## Provided passage
--- START ---

I would expect the assertions to pass - either the coordinates labels not to be sorted, or the data to be reordered to match. Similar examples work fine with a simple Index or two-level MultiIndex:

#
# For reference, the desired behaviour with a simple Index
#
index_simple = pandas.Index(
    ['b', 'a', 'c'], 
    name='test_simple'
)
df_simple = pandas.DataFrame({'test': [1,2,3]}, index=index_simple)

print(df_simple)
#              test
# test_simple
# b               1
# a               2
# c               3

xr_simple = xarray.Dataset.from_dataframe(df_simple)
print(xr_simple)
# <xarray.Dataset>
# Dimensions:      (test_simple: 3)
# Coordinates:
#   * test_simple  (test_simple) object 'b' 'a' 'c'
# Data variables:
#     test         (test_simple) int64 1 2 3

assert xr_simple.test.sel(test_simple='a').data == 2
assert xr_simple.test.sel(test_simple='b').data == 1
assert xr_simple.test.sel(test_simple='c').data == 3

#
# For reference, the desired behavior with a two-level MultiIndex
#
index_multi2 = pandas.MultiIndex.from_tuples(
    [('b', 'b'), ('a', 'a'), ('c', 'c')], 
    names=['test_multi1', 'test_multi2']
)
df_multi2 = pandas.DataFrame({'test': [1,2,3]}, index=index_multi2)

print(df_multi2)
#                          test
# test_multi1 test_multi2
# b           b               1
# a           a               2
# c           c               3

# Convert to Dataset
xr_multi2 = xarray.Dataset.from_dataframe(df_multi2)

#
# The index values have been sorted, and data is reordered and filled out with nans
#
print(xr_multi2)
# <xarray.Dataset>
# Dimensions:      (test_multi1: 3, test_multi2: 3)
# Coordinates:
#   * test_multi1  (test_multi1) object 'a' 'b' 'c'
#   * test_multi2  (test_multi2) object 'a' 'b' 'c'
# Data variables:
#     test         (test_multi1, test_multi2) float64 2.0 nan nan ... nan nan 3.0

assert xr_multi2.test.sel(test_multi1='a', test_multi2='a').data == 2
assert xr_multi2.test.sel(test_multi1='b', test_multi2='b').data == 1
assert xr_multi2.test.sel(test_multi1='c', test_multi2='c').data == 3

Problem Description

Creating a Dataset from a DataFrame with a single-level MultiIndex (where the labels are not in alphabetical order) results in the index/coordinates labels being sorted, but the data values are not reordered to match.

Output of xr.show_versions()

--- END ---

## Dataset

--- START ---

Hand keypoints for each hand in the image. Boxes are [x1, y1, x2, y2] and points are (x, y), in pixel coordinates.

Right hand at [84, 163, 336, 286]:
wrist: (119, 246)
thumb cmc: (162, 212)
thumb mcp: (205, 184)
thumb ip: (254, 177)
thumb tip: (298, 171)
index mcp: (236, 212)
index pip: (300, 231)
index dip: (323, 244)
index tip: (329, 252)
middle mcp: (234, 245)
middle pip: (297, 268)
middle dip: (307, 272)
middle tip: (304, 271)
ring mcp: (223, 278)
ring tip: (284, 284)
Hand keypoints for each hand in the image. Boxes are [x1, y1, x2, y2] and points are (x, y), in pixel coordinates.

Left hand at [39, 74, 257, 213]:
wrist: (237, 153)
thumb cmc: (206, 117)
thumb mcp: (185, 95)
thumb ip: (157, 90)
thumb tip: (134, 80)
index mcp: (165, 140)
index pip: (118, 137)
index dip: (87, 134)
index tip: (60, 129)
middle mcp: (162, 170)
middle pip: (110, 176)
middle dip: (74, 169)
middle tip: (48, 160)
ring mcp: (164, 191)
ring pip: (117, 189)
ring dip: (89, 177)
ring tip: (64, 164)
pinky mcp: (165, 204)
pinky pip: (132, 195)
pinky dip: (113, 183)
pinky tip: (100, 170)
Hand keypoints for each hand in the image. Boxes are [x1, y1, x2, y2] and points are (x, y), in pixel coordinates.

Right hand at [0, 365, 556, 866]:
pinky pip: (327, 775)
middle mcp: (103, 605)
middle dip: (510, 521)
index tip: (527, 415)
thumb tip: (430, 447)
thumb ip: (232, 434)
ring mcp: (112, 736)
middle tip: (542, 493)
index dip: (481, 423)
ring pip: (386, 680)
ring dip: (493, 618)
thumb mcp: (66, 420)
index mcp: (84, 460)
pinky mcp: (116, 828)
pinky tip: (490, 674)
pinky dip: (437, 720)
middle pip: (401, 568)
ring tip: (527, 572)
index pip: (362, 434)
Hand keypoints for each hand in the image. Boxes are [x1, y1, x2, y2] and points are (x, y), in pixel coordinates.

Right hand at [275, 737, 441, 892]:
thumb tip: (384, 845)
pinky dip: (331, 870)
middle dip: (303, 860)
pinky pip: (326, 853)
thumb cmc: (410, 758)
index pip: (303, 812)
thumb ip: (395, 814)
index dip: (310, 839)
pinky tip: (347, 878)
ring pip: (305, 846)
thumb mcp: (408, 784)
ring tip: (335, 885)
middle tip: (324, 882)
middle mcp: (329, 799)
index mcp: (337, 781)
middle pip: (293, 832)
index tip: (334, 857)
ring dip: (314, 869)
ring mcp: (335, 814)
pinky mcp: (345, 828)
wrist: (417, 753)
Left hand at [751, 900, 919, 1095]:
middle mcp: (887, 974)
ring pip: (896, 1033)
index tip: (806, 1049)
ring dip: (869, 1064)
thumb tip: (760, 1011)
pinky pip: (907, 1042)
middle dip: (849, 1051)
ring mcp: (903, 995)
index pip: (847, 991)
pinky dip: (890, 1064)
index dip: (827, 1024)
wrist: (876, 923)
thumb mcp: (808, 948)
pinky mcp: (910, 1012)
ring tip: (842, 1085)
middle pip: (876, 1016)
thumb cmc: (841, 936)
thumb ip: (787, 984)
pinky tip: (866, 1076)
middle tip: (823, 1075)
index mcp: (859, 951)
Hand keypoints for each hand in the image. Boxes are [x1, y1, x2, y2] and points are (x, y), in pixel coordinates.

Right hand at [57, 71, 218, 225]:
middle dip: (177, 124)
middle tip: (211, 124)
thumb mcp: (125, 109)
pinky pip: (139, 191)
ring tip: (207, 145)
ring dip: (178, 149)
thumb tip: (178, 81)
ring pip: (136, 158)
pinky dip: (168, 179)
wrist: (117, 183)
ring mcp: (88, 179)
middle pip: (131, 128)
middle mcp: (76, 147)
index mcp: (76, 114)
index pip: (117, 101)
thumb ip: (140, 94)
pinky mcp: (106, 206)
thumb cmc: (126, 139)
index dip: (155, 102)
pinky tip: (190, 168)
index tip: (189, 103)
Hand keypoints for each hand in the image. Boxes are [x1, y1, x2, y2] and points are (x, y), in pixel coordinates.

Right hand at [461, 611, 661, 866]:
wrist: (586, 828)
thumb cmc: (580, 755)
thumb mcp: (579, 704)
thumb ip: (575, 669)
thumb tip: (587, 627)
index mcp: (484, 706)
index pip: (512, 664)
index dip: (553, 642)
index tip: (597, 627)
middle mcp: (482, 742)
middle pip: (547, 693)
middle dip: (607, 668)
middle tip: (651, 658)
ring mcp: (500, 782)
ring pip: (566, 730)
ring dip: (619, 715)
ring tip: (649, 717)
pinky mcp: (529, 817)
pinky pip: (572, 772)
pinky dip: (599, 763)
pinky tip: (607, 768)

--- END ---

## Required action 1
According to the xarray issue text, what happens to the data values when a Dataset is created from a DataFrame with a single-level MultiIndex whose labels are not in alphabetical order?
## Required action 2
Update the xarray issue text by replacing "single-level" with "one-level" in the section that begins at the words "Creating a Dataset" and ends after "not reordered to match.".
Answer from the xarray issue text alone, not from the listing.

## Written response 1
The data values are not reordered to match the sorted index/coordinates labels.

## Written response 2
Creating a Dataset from a DataFrame with a one-level MultiIndex (where the labels are not in alphabetical order) results in the index/coordinates labels being sorted, but the data values are not reordered to match.